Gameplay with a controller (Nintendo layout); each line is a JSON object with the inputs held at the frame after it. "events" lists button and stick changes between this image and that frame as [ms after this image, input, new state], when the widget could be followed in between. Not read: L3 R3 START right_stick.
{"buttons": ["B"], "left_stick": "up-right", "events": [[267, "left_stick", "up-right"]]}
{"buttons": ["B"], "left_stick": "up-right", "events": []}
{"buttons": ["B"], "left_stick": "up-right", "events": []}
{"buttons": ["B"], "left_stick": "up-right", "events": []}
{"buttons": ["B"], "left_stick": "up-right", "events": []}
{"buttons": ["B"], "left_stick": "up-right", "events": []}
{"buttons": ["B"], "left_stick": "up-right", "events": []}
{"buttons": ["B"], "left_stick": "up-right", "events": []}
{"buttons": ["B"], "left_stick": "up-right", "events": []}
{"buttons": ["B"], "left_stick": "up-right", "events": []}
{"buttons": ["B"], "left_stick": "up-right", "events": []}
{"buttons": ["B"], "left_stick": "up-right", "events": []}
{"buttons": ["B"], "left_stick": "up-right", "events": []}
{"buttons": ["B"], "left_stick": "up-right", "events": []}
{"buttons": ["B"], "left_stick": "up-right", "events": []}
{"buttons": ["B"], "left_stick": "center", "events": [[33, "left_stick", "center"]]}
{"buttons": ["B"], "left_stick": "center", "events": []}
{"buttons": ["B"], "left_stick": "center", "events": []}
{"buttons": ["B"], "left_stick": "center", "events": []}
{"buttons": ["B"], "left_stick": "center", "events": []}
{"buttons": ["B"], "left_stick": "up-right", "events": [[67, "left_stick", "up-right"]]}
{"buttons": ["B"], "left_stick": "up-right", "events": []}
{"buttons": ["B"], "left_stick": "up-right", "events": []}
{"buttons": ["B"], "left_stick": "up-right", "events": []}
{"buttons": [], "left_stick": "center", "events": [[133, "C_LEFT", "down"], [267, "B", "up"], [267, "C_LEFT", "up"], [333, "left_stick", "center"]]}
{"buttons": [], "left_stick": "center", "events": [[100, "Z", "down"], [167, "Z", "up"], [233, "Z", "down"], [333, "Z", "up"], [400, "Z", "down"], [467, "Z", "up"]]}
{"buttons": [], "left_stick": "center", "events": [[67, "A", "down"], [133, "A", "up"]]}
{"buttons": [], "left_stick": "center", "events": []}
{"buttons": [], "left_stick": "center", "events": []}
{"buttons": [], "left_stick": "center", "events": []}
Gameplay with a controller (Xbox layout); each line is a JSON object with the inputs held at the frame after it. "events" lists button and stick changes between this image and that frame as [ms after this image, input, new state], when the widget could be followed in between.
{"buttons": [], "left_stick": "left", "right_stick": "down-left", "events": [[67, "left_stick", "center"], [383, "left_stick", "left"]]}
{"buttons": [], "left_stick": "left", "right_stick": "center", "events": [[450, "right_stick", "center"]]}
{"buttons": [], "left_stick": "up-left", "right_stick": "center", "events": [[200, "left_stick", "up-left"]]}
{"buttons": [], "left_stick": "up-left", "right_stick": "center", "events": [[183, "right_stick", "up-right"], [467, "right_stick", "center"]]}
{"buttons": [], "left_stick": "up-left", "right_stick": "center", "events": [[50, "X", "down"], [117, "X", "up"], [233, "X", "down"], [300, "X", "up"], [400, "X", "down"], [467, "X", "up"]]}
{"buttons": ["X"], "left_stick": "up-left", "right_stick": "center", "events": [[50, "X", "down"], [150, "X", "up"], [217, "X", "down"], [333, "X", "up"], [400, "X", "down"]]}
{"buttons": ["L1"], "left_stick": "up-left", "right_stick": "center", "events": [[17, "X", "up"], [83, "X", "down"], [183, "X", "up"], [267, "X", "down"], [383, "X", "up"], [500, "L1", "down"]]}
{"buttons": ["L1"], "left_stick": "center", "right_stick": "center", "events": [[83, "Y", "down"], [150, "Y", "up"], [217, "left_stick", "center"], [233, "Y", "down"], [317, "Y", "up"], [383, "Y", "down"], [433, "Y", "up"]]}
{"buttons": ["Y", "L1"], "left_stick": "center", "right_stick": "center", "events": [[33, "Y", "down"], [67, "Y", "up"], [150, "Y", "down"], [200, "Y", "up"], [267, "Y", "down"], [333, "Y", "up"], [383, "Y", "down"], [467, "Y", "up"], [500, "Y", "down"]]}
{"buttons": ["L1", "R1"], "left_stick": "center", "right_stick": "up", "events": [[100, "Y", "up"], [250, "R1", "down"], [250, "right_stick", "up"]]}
────────
EXERCISE AIM >>
Give the number of lines in the material above that have the word "after" in them, and nothing more.

REPLY TO THE TASK >>
2